The crew and submarine will build on the legacy of the two battleships and one cruiser that have borne the name Texas since the late 19th century, the first lady said. The second Texas (BB 35), for example, bombarded Iwo Jima and Okinawa during World War II.
"In the face of tremendous danger, they put aside their fears to take up the cause of freedom," she said.
The Texas, she said, embodies the best ideals of its home state: endurance, courage, loyalty and stealth.
U.S. Sen. Kay Bailey Hutchison, a Galveston native, said her hometown has had strong historical ties to the Navy. The city was the homeport to the Texas navy that fought for independence from Mexico, she said, and is home to USS Seawolf (SS 197), a decommissioned World War II submarine.
"We are a state that loves our heritage and we have a deep respect for our nation's military," she said.

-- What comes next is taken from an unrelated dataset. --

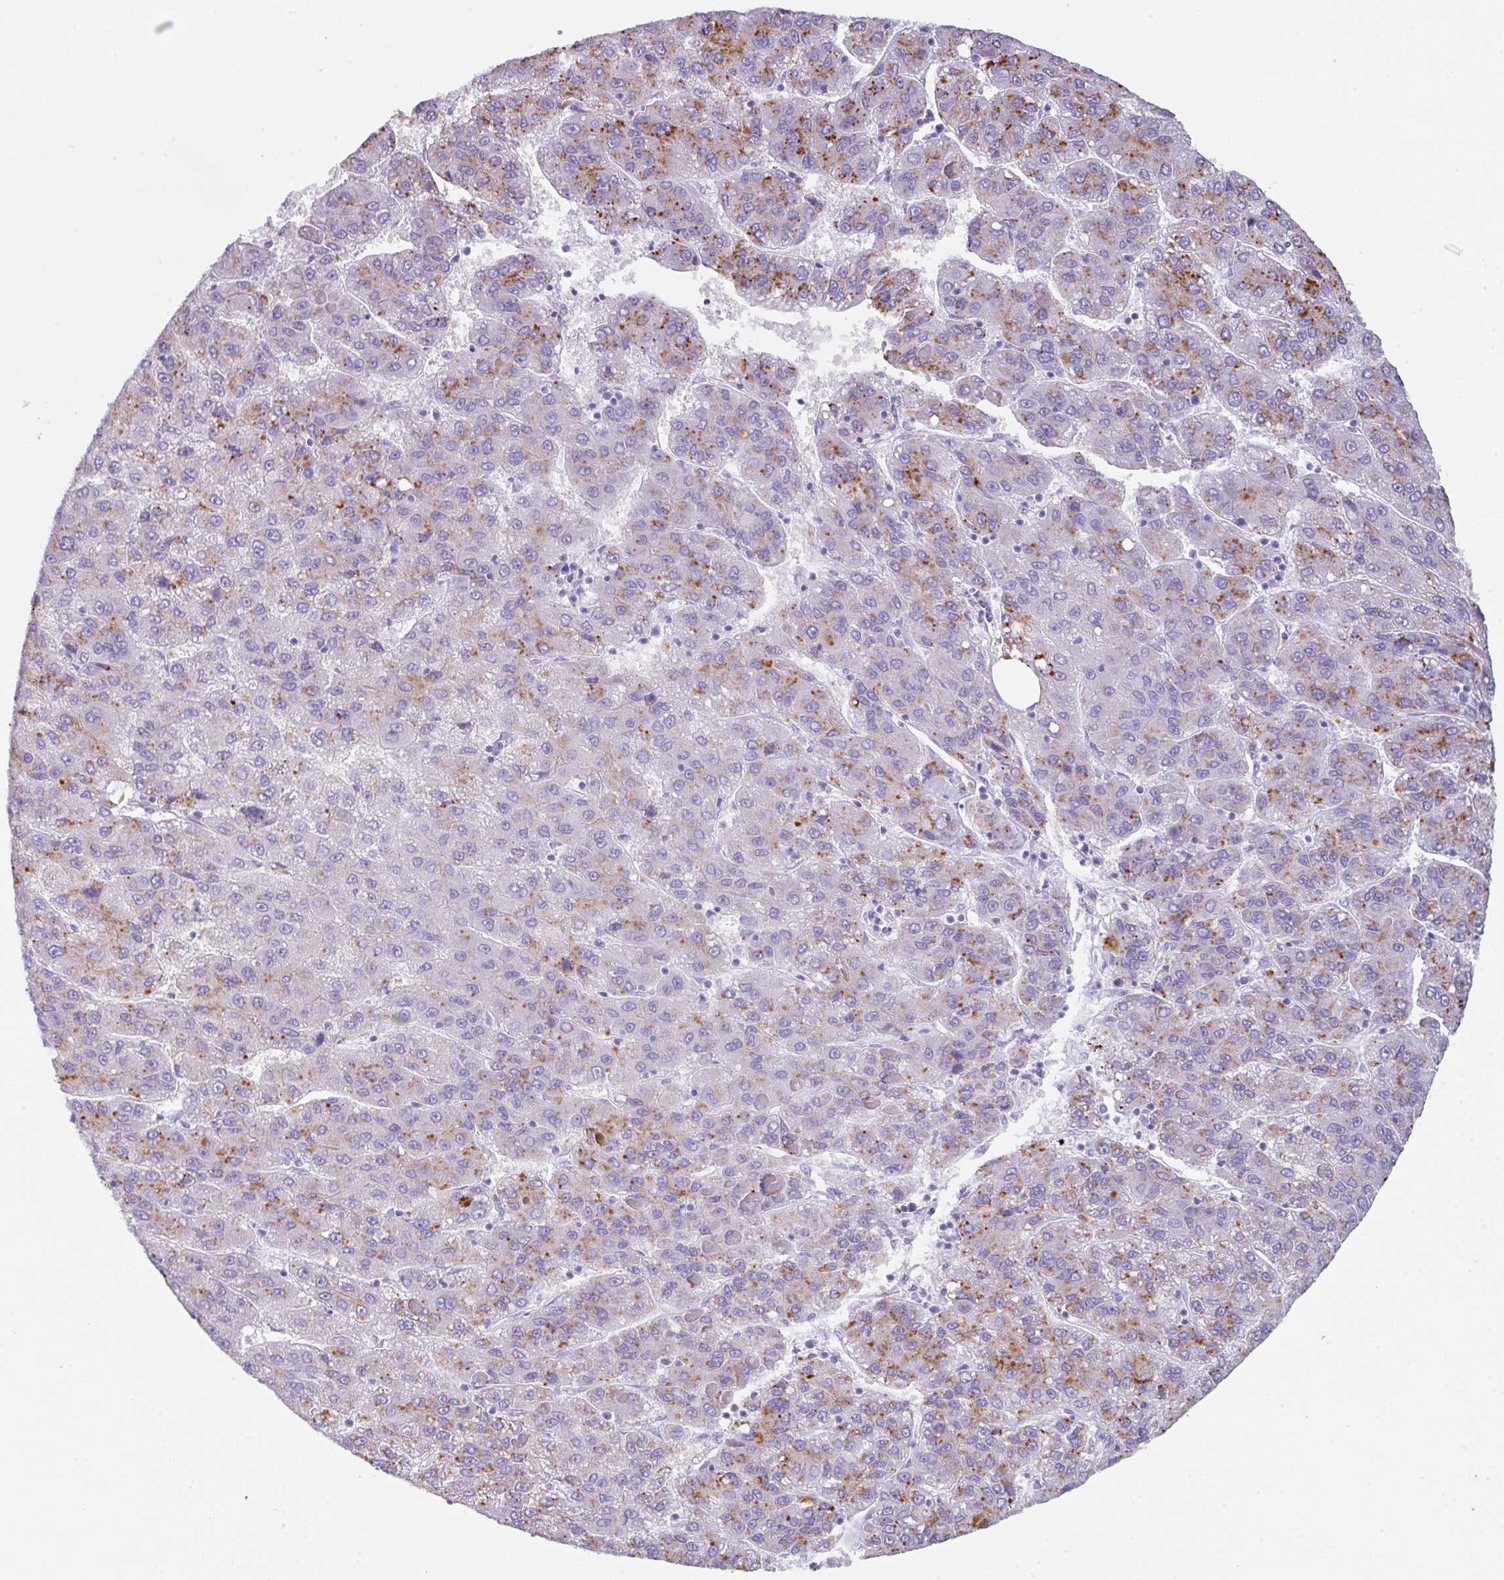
{"staining": {"intensity": "moderate", "quantity": "25%-75%", "location": "cytoplasmic/membranous"}, "tissue": "liver cancer", "cell_type": "Tumor cells", "image_type": "cancer", "snomed": [{"axis": "morphology", "description": "Carcinoma, Hepatocellular, NOS"}, {"axis": "topography", "description": "Liver"}], "caption": "The immunohistochemical stain shows moderate cytoplasmic/membranous positivity in tumor cells of liver cancer tissue.", "gene": "TRAF4", "patient": {"sex": "female", "age": 82}}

Machinist's Mate 3rd Class Benjamin A. McTee said Texas was his top choice of submarines he wanted to serve aboard because he's a native Texan.
The crew, he said, is anxious to set out to sea.
"I'm ready to see it come to life," he said. "It's been a long road and (the Sailors are) ready to get out of the shipyard."
The sub arrives in the fleet as the second Virginia-class vessel, and it will be homeported at Submarine Base New London in Groton, Conn.
U.S. Sen. John Cornyn, the ceremony's principal speaker, said the warship stands as a testament to the nation's unwavering commitment to stand up to extremism in the aftermath of the Sept. 11, 2001, terrorist attacks.
"America has learned the hard way the best guarantor of peace is a strong military," the Texas senator said. "Our nation builds weapons of war so we may live in peace."
The high-tech attack boat, with a crew of 134, sails into history as the first post-Cold War class of submarine designed for battlespace dominance against 21st century adversaries lurking in deep waters, near shore environments or on land.
The 377-foot-long sub, with a weight of more than 7,800 tons submerged, has the capability to travel more than 25 knots and dive below 800 feet. It has the ability to carry torpedoes, mines, cruise missiles, and transport Naval Special Warfare SEALs (Sea, Air, Land) around the world.
"Texas is a very elegant ship, but it is very lethal," said Mike Petters, president of Northrup Grumman Newport News in Newport News, Va., lead contractor that built the vessel in partnership with Groton, Conn.-based General Dynamics Electronic Boat.
Virginia-class submarines rank as the first to have an information systems technology department because of the heavy use of computers aboard the vessel. For example, photonic masts that don't penetrate the surface have replaced the traditional periscope, and more than 60 computer and information screens fill the control room. The sub's Multi-Mission Module will allow crews to use the latest technological equipment.
The nuclear-powered sub's reactor plant will not require refueling during the boat's planned lifespan.
The Navy has a planned class size of 30 vessels. More than 4,000 suppliers in 47 states and the District of Columbia produce millions of parts for the submarines.
The Naval Air Station Fort Worth Joint Reserve-based Navy Reserve squadron, Strike Fighter Squadron (VFA) 201 Hunters flew over the ceremony in two F/A-18 Hornets, while an F4F Corsair, F-6F Wildcat and SBD Dauntless soared overhead in 1940s warplanes from the Lone Star Flight Museum in Galveston.